As these Ted talks can attest (one, two, three, four), failure leads to discovery. Human innovation comes from need. Despite our awareness of the role of failure, many of us are afraid to take risks, because we are uncertain if we belong (imposter syndrome).
I started studying the relationship between composition and failure recently, but the relationship was made evident early in my teaching career in my multimodal composition classrooms. Students did not want to try things out. At FSU, we asked our students to compose using basic computer programming (now obsolete) to create online deliverables. My freshmen resisted. The anxiety was palpable. They didn’t even want to try out this strange new thing. They hadn’t done it before. It could go horribly wrong. It could hurt their grade.
I was increasingly frustrated as a teacher. I wanted my students to feel comfortable enough to dive in, try it out, and yes, possibly fail. I had built in safety nets, but the students didn’t trust them. I tried to cajole, encourage, show them the safety nets. I tried to tell them I couldn’t grade it if they didn’t at least DO Something, anything…
And grading meant feedback, assistance, direction, not punishment or academic death.

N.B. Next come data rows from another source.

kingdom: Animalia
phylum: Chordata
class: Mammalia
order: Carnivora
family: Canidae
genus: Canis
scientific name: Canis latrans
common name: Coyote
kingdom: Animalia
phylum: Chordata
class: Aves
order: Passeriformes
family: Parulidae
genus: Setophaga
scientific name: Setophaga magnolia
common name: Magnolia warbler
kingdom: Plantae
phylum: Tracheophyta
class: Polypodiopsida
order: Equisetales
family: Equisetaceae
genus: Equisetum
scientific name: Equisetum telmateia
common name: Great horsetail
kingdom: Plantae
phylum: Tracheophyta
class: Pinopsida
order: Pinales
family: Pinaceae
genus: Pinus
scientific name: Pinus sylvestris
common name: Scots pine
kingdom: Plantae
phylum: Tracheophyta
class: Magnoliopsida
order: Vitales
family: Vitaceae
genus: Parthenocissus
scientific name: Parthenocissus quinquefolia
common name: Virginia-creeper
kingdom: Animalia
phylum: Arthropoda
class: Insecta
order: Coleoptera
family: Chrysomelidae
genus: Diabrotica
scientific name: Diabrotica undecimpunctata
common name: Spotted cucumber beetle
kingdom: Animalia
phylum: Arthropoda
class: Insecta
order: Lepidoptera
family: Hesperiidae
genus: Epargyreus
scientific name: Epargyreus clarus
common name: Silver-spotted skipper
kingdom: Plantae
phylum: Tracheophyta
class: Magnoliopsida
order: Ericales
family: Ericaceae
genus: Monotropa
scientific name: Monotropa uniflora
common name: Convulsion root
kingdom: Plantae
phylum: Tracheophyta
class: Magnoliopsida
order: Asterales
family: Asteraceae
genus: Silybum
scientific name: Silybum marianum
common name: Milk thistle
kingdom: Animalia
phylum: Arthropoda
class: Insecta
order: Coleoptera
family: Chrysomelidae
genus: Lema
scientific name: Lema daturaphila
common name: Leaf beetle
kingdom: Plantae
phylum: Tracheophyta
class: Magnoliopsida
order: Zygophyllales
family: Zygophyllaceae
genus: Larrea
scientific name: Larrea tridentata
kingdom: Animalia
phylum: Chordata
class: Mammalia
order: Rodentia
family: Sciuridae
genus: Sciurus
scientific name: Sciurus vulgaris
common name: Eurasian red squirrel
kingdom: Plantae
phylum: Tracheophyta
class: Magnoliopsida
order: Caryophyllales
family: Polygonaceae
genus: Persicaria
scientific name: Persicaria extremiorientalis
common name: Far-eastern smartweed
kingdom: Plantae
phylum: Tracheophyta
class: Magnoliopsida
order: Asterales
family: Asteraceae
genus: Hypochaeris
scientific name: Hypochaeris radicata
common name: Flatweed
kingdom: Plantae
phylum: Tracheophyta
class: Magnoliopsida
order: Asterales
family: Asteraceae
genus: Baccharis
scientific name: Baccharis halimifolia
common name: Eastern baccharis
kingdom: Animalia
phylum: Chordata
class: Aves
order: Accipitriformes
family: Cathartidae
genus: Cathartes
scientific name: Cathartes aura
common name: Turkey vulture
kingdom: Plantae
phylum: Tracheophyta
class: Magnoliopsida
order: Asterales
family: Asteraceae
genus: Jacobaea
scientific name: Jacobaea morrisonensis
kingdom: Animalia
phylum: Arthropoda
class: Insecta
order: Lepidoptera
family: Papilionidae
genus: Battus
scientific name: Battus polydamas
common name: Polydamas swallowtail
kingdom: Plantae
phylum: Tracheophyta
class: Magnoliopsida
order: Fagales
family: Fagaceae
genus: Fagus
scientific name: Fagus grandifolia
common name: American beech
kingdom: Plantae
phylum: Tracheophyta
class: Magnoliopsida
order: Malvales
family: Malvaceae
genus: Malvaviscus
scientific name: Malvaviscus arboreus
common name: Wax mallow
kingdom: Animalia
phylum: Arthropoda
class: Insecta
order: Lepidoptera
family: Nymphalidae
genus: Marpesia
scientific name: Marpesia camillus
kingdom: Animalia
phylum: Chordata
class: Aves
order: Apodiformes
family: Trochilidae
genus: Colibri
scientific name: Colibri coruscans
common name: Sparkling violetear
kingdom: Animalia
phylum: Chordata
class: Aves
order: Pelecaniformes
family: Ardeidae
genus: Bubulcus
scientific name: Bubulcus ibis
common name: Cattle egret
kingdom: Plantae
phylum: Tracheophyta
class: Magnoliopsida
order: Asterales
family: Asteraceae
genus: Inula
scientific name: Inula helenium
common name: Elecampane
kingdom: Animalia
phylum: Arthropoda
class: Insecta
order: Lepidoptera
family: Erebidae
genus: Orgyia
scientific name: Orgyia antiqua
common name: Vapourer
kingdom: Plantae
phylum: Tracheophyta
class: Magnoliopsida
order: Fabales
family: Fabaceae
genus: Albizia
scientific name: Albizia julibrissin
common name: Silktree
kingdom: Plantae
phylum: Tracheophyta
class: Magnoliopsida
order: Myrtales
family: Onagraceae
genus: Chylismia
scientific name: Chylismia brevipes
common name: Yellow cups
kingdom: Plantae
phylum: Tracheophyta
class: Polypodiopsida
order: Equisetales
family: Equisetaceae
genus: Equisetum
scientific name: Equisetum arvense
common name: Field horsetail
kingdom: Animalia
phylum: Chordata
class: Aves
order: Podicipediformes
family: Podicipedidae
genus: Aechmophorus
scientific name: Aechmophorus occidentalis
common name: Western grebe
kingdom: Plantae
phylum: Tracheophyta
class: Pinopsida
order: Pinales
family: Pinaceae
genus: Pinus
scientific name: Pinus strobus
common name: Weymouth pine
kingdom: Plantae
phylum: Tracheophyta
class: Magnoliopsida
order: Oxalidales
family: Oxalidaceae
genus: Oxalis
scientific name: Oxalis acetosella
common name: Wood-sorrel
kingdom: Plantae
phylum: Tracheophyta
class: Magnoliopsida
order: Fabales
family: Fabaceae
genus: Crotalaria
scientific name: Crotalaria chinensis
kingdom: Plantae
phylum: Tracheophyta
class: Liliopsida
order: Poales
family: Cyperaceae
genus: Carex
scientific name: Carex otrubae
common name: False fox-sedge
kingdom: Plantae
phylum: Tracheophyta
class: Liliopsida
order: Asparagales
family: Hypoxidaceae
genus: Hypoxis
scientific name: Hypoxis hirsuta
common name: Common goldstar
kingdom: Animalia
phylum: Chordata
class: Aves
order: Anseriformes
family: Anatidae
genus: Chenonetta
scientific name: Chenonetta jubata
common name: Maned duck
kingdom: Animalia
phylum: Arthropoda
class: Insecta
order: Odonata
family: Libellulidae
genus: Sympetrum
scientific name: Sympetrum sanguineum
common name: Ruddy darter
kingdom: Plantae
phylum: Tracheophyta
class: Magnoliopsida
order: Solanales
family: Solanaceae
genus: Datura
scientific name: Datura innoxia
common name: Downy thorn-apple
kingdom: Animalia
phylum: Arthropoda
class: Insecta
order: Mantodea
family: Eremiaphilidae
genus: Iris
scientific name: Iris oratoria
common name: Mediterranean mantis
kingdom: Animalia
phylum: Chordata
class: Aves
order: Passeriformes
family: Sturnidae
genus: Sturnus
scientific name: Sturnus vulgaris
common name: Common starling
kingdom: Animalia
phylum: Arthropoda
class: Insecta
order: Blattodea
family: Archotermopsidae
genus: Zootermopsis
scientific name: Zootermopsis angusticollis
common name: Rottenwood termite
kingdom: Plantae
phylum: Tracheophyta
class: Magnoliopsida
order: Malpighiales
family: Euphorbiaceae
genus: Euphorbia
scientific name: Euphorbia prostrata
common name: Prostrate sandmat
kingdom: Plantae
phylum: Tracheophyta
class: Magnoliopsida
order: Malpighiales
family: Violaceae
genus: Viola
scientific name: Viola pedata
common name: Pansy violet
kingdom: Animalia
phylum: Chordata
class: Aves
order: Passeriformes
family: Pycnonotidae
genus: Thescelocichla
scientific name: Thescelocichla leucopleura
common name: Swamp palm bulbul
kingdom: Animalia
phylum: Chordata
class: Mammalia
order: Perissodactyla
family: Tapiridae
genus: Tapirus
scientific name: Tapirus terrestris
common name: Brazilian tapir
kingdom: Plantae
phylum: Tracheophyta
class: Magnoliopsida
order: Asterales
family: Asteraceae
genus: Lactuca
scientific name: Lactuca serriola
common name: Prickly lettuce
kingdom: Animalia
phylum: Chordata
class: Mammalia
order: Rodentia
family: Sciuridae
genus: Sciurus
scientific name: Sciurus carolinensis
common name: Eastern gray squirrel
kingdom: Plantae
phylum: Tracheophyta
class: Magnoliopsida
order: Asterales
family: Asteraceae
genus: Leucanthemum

This fear hasn’t lessened over the years. I just spent 30 minutes of my office chours talking one of my A students down off her metaphoric anxiety ledge. I kept telling her that she was ok. It was only our first major assignment. There were more. There are safety nets. And a B even in my “easy” tech comm course, did not constitute the end of her life. I even shared with her my own failures to a degree. I didn’t get straight A’s in undergrad (I got close), I didn’t graduate from a top ranked ivy league school (I went to an R2 state school), and yet, I have successfully earned a doctorate through drive, hard work, and a lot of support from friends, family, and colleagues.
So the question becomes, how can we encourage our students to let go of some of their fear and try? How can we get them to open themselves to the success of ‘failure?